━━ EXERCISE INPUT ━━

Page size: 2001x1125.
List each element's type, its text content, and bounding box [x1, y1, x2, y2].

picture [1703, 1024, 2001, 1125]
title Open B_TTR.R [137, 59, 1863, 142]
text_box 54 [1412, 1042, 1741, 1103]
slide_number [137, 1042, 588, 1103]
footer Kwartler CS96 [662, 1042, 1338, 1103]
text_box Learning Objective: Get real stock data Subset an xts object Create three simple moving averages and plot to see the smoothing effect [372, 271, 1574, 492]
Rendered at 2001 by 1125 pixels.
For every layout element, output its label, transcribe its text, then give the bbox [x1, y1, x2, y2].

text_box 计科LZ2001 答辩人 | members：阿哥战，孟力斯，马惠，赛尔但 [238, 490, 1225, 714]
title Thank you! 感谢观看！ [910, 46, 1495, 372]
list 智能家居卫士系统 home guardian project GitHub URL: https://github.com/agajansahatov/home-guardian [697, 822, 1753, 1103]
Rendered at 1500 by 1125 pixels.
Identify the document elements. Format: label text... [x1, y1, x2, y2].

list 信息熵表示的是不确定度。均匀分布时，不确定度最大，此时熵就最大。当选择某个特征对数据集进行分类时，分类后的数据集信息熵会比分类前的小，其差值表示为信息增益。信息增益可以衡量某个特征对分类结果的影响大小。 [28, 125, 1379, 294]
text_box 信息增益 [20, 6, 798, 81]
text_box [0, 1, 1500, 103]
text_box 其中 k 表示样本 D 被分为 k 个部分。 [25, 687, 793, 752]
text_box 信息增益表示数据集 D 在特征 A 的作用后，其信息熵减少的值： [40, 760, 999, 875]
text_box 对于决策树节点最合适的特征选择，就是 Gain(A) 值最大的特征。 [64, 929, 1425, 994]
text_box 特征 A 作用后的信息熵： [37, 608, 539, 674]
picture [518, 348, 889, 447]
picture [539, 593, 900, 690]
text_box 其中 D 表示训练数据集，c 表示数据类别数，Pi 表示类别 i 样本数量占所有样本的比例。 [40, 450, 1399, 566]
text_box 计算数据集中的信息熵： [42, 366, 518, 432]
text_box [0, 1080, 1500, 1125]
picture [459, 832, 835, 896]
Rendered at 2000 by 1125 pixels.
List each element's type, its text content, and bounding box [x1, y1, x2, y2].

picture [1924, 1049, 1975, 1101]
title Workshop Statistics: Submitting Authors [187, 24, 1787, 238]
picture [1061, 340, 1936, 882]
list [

━━━

## INSTRUCTION
Copy out each line of the data in which the word "pixels" appears.

## RESPONSE BELOW
Rendered at 2001 by 1125 pixels.
Rendered at 1500 by 1125 pixels.
Rendered at 2000 by 1125 pixels.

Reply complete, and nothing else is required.